Endangered native animal in Australia.
Lumix DMC ZRI
Dedicated to all those who raise funds to save this special little animal.
The Greater Bilby (Macrotis lagotis) is on the endangered list, the Lesser Bilby (Macrotis leucura) is believed to be extinct.
The Greater Bilby, usually referred to as the Bilby, is the largest of the bandicoots, measuring up to 55cm in length (body only) with a tail up to 29cm long. Adult males weigh up to 2.5 kg and females about half that.
Bilbies are also known as Rabbit-Eared Bandicoots.
They are marsupials. The pouch opens backwards so as not to be filled with dirt while digging.
The word Bilby is from Yuwaalaraay, an Aboriginal language (source: The Australian National University).
Bilby fur is very soft. It is mainly blue-grey, with some fawn. The belly is white and the tail is black with a white crest at the end and a naked spur-like tip.
The large ears of the Bilby are almost hairless. As well as providing great hearing, they are believed to help keep the Bilby cool.
The long snout, which is pink and hairless at the tip, gives the Bilby an excellent sense of smell.
Bilbies have poor eyesight, so it is just as well their hearing and smelling senses are so good.
The Bilby’s strong forelimbs with their long claws make them brilliant burrowers.
Bilbies live in spiraling burrows which they dig up to 2 metres deep.
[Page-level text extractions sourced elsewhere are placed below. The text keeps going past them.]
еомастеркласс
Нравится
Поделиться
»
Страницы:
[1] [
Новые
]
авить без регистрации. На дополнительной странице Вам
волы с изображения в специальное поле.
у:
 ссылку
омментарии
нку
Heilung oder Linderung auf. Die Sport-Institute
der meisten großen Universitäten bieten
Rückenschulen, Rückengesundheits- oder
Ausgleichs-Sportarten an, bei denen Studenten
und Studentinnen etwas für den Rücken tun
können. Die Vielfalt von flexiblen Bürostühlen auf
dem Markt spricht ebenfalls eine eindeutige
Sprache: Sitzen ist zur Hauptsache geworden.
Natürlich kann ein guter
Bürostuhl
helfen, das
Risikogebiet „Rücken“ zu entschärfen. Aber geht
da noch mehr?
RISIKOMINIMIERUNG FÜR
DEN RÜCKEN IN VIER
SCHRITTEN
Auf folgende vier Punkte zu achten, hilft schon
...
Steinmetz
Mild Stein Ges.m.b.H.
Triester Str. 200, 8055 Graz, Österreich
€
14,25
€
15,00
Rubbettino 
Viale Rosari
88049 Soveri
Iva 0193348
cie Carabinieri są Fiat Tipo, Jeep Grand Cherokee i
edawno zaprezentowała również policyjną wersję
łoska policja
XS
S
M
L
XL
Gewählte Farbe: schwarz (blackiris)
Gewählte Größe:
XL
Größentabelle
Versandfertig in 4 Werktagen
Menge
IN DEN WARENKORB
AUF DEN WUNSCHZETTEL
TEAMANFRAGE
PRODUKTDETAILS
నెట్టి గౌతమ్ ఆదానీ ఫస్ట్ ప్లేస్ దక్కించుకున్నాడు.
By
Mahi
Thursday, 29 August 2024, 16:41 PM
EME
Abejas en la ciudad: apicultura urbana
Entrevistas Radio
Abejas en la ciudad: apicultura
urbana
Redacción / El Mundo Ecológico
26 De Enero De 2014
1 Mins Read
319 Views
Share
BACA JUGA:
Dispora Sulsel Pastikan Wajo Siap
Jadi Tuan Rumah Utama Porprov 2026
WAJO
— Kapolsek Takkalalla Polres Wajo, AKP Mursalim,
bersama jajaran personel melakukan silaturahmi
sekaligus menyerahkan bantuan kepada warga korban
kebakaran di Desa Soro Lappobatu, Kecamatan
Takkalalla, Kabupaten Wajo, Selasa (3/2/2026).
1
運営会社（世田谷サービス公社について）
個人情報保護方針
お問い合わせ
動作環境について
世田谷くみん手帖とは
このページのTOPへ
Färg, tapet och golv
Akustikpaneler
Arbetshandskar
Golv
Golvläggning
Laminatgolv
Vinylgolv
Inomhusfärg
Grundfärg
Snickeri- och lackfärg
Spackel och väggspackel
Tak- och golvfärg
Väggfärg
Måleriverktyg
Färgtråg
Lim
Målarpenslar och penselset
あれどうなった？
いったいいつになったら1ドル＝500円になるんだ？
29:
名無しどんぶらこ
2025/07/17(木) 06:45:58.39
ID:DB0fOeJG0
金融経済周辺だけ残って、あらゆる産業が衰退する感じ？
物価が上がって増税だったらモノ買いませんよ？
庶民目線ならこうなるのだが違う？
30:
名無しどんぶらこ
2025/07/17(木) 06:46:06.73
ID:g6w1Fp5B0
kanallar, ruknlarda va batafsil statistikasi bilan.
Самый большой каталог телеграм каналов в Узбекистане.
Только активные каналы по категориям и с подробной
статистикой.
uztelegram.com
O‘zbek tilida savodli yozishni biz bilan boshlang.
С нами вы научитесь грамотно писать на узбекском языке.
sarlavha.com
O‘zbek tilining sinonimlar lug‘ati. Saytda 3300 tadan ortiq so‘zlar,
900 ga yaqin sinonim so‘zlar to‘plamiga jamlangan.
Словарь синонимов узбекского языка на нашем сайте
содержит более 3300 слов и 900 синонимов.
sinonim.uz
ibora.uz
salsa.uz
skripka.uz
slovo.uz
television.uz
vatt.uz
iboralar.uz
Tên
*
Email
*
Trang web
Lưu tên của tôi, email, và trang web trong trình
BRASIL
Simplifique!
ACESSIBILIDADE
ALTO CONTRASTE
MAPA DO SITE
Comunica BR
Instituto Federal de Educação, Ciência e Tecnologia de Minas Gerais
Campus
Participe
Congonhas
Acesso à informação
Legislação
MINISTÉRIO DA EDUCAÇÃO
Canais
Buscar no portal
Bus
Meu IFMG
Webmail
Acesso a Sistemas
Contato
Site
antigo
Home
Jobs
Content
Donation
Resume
A Bilby may have up to a dozen burrows.
The Bilby is truly nocturnal. They don’t emerge from their burrows until at least an hour after dusk, and retreat at least an hour before dawn. A full moon, strong wind or heavy rain can keep Bilbies in their burrows all night.
Bilbies are omnivorous. Some of the things they eat include: seeds, spiders, insects and their larvae, bulbs, fruit, fungi and small animals.
The Bilby (like the koala) doesn’t drink water, it gets all it needs from its food.
Bilbies breed all year round. Their gestation period is only 12 to14 days and young, between one and three in a litter, remain in the pouch for 75 to 80 days, and are independent about 2 weeks later.
The Bilby was chosen by the Commonwealth of Australia Endangered Species Program as a mascot representing all endangered species.
To raise public awareness of endangered Australian species a campaign has been launched to replace the Easter bunny with the Bilby, hence we now have the Easter Bilby and Chocolate Bilbies!
So if you ever see a chocolate Bilby please buy one and help save this precious little animal.